▶ [EJERCICIO A]
Escribe literalmente el pasaje del texto sobre transformadores que empieza en las palabras "## jkogg (Jun" y termina después de "(Jun 13, 2011)".
▶ [EJERCICIO B]
Retoma el texto sobre transformadores y continúalo a partir de su última frase.

▶ [FRAGMENTO DE TEXTO]
==*==

Suponiendo que la carga sea la misma tal como lo hiciste, siempre vas a obtener la misma tensión de salida estén conectados los 2 amplificadores o uno solo. Por ende la potencia va a ser la misma. Para que la potencia sea el doble, necesitás aumentar el número de vueltas del secundario. Sabiendo que la potencia aumenta con respecto a la tensión al ² tenés que hacer la inversa y la relación de vueltas daría que el secundario debe ser √2 mayor que el primario.
Amén de eso, tenés que ver la sección mínima del núcleo y la cantidad de vueltas óptima para eso.

Críticas y malos tratos dirigirse al Rey que atiende esa sección


----------



## jkogg (Jun 11, 2011)

Bueno  mi razonamiento es : que si los secundarios son ambos de 4ohm, al estar en serie se sumarian y asi podria conectarse un parlante de 8, y la corriente seria la misma ya que las fuentes de corriente en serie no se suman o sea que no podra suministrar mas corriente que la que pueda entregar el secundario de menor capacidad, y las fuentes de voltaje si se suman, por lo tanto, si los dos transformadores fueran iguales y los amplificadores de potencias similares, en la bocina existiria el doble de voltaje, con la misma corriente, entonces tendriamos  el doble de potencia, ademas de mayor aislamiento entre los amplificadores...


----------



## emilionova (Jun 13, 2011)

==*==

▶ [DATOS ALMACENADOS]
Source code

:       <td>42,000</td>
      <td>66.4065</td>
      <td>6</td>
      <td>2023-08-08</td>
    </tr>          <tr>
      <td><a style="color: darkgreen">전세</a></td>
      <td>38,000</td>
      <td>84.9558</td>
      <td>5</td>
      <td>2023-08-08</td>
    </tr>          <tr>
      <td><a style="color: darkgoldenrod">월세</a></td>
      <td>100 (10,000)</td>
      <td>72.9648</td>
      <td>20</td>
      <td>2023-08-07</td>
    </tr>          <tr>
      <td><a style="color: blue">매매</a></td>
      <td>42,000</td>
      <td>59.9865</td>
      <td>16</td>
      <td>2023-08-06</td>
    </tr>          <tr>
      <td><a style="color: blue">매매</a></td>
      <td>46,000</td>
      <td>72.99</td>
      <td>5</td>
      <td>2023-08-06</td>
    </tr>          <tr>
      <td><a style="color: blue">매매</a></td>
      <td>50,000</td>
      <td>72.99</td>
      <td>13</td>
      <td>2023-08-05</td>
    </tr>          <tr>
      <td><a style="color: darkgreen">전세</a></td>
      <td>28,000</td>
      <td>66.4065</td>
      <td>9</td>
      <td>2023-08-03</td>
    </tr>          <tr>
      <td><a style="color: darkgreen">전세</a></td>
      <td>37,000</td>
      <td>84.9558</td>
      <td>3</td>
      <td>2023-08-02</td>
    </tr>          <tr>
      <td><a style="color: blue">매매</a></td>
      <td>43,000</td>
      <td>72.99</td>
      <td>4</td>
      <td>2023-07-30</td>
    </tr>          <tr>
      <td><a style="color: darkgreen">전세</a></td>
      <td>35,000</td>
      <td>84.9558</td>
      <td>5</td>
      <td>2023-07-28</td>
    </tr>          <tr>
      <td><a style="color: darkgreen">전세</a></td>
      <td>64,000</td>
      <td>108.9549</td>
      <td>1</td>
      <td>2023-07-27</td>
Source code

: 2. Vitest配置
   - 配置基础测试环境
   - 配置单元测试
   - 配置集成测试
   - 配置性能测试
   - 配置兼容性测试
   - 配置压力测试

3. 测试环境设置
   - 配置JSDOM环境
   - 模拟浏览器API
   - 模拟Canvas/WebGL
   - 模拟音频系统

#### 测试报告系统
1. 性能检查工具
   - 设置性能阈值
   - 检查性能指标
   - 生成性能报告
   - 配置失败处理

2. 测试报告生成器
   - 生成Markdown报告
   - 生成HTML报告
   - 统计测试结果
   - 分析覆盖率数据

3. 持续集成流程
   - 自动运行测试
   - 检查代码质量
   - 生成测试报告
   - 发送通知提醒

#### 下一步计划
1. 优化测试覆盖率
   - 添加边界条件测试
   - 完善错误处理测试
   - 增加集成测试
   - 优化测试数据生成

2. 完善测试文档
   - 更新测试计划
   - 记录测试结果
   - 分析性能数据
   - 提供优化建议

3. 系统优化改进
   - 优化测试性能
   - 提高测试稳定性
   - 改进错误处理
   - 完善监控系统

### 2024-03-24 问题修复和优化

==*==

▶ [RESPUESTA ESCRITA A]
## jkogg (Jun 11, 2011)

Bueno  mi razonamiento es : que si los secundarios son ambos de 4ohm, al estar en serie se sumarian y asi podria conectarse un parlante de 8, y la corriente seria la misma ya que las fuentes de corriente en serie no se suman o sea que no podra suministrar mas corriente que la que pueda entregar el secundario de menor capacidad, y las fuentes de voltaje si se suman, por lo tanto, si los dos transformadores fueran iguales y los amplificadores de potencias similares, en la bocina existiria el doble de voltaje, con la misma corriente, entonces tendriamos  el doble de potencia, ademas de mayor aislamiento entre los amplificadores...


----------



## emilionova (Jun 13, 2011)

▶ [RESPUESTA ESCRITA B]
entoces si realmente no pasa na al doblar la tenson estaria resuelto. lo de que se quemaba la bobina lodecia porque una vez encendi una bombilla de 100w y 230v con un amplificador de 200 w entoces de hay la ide de que si doblamos la tension se podria quemar¿porque sucedio esto si se supone que como max son 8 o 9 v en la salida de audio? puede surjir el problema de que existe el doble de perdidas en dos transformadores que en uno


----------



## jkogg (Jun 13, 2011)

Bueno  supones mal, ya que el voltaje de salida, dependera de la impedancia de la bocina y de la potencia del amplificador, recurda la ley de ohm.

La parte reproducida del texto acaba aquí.